For the first time in the magazine’s 20 years of printing, O, The Oprah Magazine will not feature its namesake on the cover. Rather, the September issue’s cover honors 26-year-old Breonna Taylor, who was killed by police in her home in March.
Since the night Taylor was killed, only one of the three officers responsible has been dismissed from the force. Two others have gone unpunished, and no one has been charged with a crime.
The cover image was created by self-trained digital artist Alexis Franklin, who painted the portrait of Taylor from a selfie. The image was painted on a tablet using the programs Procreate and Photoshop.
“Looking at [the photo of Taylor], I see an innocence, simple but powerful. It was critical for me to retain that. And there was a sparkle in Breonna’s eyes — a young Black woman posing in her Louisville EMS shirt, happy to be alive,” Franklin writes in the current issue of O.
Franklin continues: “Every stroke was building a person: each eyelash, each wisp of hair, the shine on her lips, the highlight on her cheek.”

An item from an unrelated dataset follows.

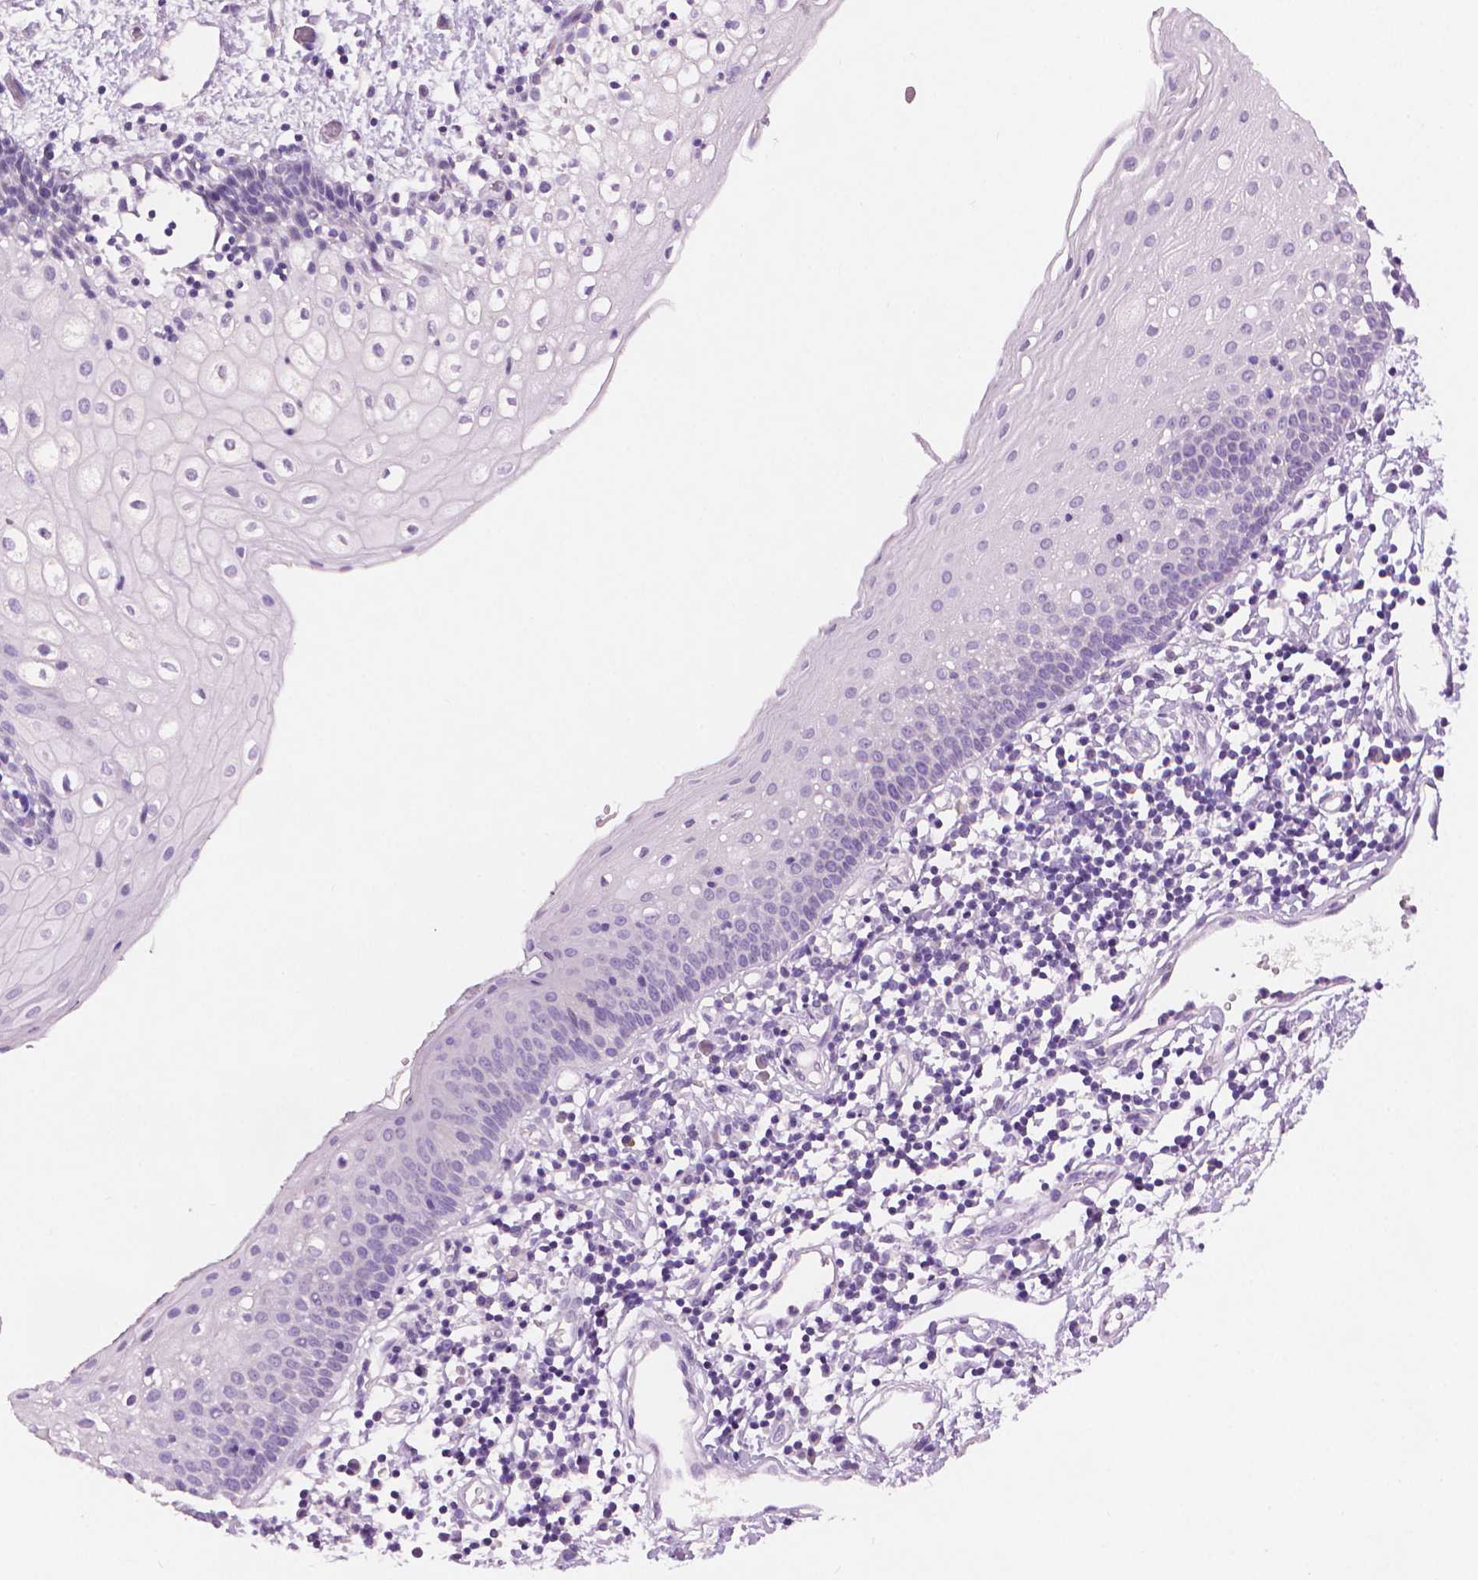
{"staining": {"intensity": "negative", "quantity": "none", "location": "none"}, "tissue": "oral mucosa", "cell_type": "Squamous epithelial cells", "image_type": "normal", "snomed": [{"axis": "morphology", "description": "Normal tissue, NOS"}, {"axis": "topography", "description": "Oral tissue"}], "caption": "This is an immunohistochemistry (IHC) histopathology image of benign oral mucosa. There is no staining in squamous epithelial cells.", "gene": "MLANA", "patient": {"sex": "female", "age": 43}}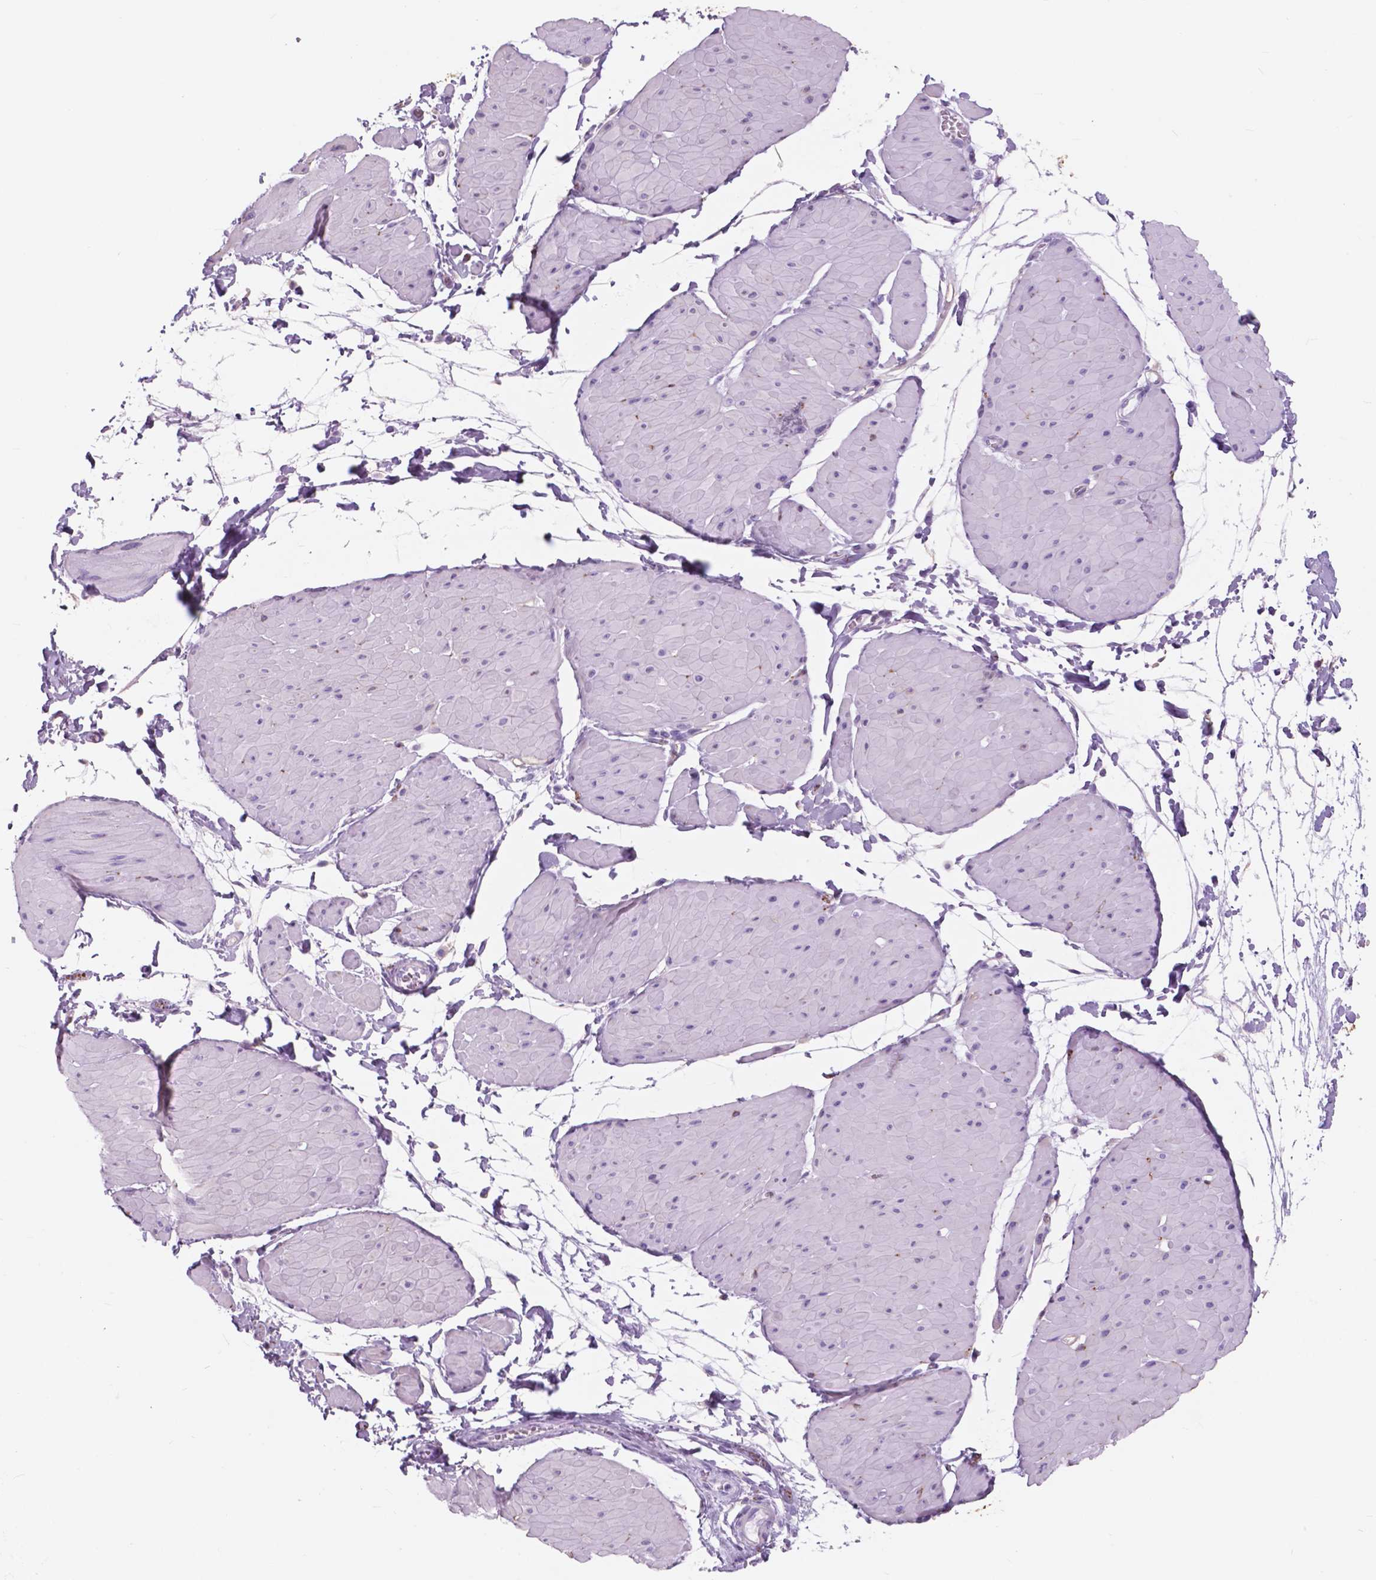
{"staining": {"intensity": "negative", "quantity": "none", "location": "none"}, "tissue": "adipose tissue", "cell_type": "Adipocytes", "image_type": "normal", "snomed": [{"axis": "morphology", "description": "Normal tissue, NOS"}, {"axis": "topography", "description": "Smooth muscle"}, {"axis": "topography", "description": "Peripheral nerve tissue"}], "caption": "Immunohistochemistry (IHC) micrograph of unremarkable human adipose tissue stained for a protein (brown), which shows no expression in adipocytes. (Immunohistochemistry, brightfield microscopy, high magnification).", "gene": "FXYD2", "patient": {"sex": "male", "age": 58}}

Across the bottom of the editorial pages of the issue, messaging appears asking readers to think about racism and privilege, advising them on how to show public officials they support defunding the police — and what that actually means. There is also information on social-justice organizations to support, among other topics.
Oprah dedicates her “What I Know for Sure” column to Taylor, as well, writing: “She was just like me. She was just like you. And like everyone who dies unexpectedly, she had plans. Plans for a future filled with responsibility and work and friends and laughter.”
The column concludes: “What I know for sure: We can’t be silent. We have to use whatever megaphone we have to cry for justice. And that is why Breonna Taylor is on the cover of O magazine. I cry for justice in her name.”